Given passage.

════════════════════

Shine a light on rain
  (+7, -2)
(+7, -2)
  [vote for,

Using refraction and rainbow technology, it should be possible to advertise right on airborne drops of moisture. Simply vary the color makeup of your light source. For example, if I want to draw a curved rectangle, I'd shine full spectrum light to the right and left sides, and deep blue and violet everywhere else.

This would be eye-catching advertising with many uses. I'm imagining a campaign: "Free umbrellas to the next 100 customers at Ursula's Umbrella Emporium"

Worldgineer, Jun 23 2006

Thanks for the inspiration, Charlie. Use_20of_20Rainbow_20Science
[Worldgineer, Jun 23 2006]

Water Screens http://www.lasersho...t/water-screen.html
[theircompetitor, Jun 23 2006]

Mist projections. http://www.art2arch...eventful/prague.htm
[2 fries shy of a happy meal, Jun 24 2006]

Moonbow http://en.wikipedia.org/wiki/Moonbow
[Ling, Jun 25 2006]


       Yup, that sounds like Rainbow Pseudoscience.

════════════════════

(Stored data)
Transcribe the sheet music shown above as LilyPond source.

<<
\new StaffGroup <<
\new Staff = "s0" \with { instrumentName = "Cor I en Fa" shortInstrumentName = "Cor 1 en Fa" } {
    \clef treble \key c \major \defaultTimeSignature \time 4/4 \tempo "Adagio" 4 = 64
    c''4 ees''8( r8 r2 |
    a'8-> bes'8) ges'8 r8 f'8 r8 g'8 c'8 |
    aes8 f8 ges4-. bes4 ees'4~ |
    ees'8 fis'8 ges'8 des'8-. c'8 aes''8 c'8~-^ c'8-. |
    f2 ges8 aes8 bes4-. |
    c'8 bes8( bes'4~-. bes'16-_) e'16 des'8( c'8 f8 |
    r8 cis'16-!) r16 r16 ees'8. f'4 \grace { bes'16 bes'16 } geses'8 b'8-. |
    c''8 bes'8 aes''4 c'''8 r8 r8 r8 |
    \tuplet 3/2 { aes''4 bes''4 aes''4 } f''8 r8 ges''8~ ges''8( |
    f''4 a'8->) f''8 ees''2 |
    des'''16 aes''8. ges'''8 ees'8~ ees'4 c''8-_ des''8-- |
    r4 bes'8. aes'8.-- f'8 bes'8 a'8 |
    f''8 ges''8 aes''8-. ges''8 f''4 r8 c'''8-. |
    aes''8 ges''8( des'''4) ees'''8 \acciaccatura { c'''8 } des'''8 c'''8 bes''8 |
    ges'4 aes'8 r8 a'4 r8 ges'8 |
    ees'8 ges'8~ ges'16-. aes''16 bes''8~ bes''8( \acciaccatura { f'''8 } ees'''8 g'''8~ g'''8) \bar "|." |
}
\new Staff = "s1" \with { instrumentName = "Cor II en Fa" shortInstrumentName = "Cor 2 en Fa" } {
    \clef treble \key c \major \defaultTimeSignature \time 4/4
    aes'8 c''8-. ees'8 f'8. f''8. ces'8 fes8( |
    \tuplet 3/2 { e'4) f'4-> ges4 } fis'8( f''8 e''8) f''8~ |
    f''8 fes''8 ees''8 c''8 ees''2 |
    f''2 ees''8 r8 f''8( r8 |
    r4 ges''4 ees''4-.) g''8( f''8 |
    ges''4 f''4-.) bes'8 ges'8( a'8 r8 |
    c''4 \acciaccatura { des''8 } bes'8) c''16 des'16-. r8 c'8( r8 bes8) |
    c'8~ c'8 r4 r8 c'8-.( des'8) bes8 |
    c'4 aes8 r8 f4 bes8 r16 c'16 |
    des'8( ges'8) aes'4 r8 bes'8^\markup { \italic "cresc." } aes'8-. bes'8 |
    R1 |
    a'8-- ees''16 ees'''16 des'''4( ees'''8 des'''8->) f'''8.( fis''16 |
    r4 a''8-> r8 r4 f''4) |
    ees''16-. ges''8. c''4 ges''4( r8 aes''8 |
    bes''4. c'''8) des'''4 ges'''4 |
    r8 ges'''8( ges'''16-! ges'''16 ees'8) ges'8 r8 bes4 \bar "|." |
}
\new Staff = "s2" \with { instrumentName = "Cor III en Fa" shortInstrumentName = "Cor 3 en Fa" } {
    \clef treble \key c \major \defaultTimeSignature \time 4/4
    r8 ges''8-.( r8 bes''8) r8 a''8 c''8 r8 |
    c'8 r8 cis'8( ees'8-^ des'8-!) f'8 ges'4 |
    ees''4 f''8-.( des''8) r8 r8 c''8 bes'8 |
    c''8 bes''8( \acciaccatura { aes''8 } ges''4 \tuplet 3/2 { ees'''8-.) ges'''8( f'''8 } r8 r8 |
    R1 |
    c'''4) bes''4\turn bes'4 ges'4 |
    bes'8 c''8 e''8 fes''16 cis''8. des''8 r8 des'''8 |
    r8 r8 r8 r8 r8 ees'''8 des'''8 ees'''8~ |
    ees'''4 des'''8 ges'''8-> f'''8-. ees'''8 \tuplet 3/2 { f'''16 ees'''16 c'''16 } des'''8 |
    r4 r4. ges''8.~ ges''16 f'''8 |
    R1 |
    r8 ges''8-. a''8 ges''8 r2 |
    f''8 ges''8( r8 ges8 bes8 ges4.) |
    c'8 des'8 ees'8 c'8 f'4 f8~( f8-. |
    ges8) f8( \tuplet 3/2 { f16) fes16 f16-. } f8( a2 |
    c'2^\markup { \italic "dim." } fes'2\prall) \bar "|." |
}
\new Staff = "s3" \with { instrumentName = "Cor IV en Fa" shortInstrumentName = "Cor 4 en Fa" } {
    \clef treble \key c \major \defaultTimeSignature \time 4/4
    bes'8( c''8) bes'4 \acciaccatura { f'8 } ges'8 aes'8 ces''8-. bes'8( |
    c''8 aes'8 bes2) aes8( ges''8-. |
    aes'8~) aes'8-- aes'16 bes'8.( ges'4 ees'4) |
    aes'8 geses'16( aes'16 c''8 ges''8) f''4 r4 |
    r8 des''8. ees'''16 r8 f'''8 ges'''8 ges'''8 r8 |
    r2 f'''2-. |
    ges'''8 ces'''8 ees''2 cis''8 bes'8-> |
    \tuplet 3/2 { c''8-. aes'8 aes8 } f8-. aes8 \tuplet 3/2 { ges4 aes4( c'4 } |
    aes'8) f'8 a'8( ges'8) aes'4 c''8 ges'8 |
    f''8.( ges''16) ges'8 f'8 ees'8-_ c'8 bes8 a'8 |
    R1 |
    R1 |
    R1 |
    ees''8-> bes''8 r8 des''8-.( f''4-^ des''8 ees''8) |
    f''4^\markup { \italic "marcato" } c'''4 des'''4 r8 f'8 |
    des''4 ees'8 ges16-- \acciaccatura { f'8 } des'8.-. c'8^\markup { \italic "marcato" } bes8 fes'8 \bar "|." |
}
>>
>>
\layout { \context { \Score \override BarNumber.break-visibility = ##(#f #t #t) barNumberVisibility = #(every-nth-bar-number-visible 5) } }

════════════════════

Work to complete.
1 > In the post about advertising on raindrops, what store is named in the imagined campaign?
2 > Edit the post about advertising on raindrops: write it out starting with "Thanks for the" and going on through "like Rainbow Pseudoscience.", with "Mist projections" changed to "Fog projections".
3 > Proceed with the post about advertising on raindrops from the point where it stops.

Answers to each task.
1 > Ursula's Umbrella Emporium

2 >
Thanks for the inspiration, Charlie. Use_20of_20Rainbow_20Science
[Worldgineer, Jun 23 2006]

Water Screens http://www.lasersho...t/water-screen.html
[theircompetitor, Jun 23 2006]

Fog projections. http://www.art2arch...eventful/prague.htm
[2 fries shy of a happy meal, Jun 24 2006]

Moonbow http://en.wikipedia.org/wiki/Moonbow
[Ling, Jun 25 2006]


       Yup, that sounds like Rainbow Pseudoscience.

3 >
nihilo, Jun 23 2006

       [ni] - how so? It's simple refraction, combined with filtered light.
Worldgineer, Jun 23 2006

       This reminds me of the Batman call for some reason...
BJS, Jun 24 2006

       It would be a lot like the Batsignal, but I don't think it would work well. The described technique is interesting, though.
baconbrain, Jun 24 2006

       Why wouldn't it work well? I'm picturing the resulting image looking quite a bit like a rainbow, only with pieces missing (such as the box in my example). Sure you'd need a lot of light in the daytime, but you could use this at night using less energy than a spotlight.
Worldgineer, Jun 25 2006

       I disagree. Let's compare it to a spotlight shining on a cloud. This works using diffuse light, shining in all directions. One way to estimate the energy used is by imagining all of the locations you could be in and see it. Right under the cloud you'll see a bright light above, and it will fade as you get further. But you'll still see the thing for miles.   

       In contrast let's look at the rainbow example. This would work using refraction, which is similar to reflection. Refracted light doesn't go everywhere like diffuse light - it stays fairly coherent. This hurts us in that not everyone within a few miles radius can see it, but helps in that since only a relatively small area will see it you can both target an exact location, and it will use less energy.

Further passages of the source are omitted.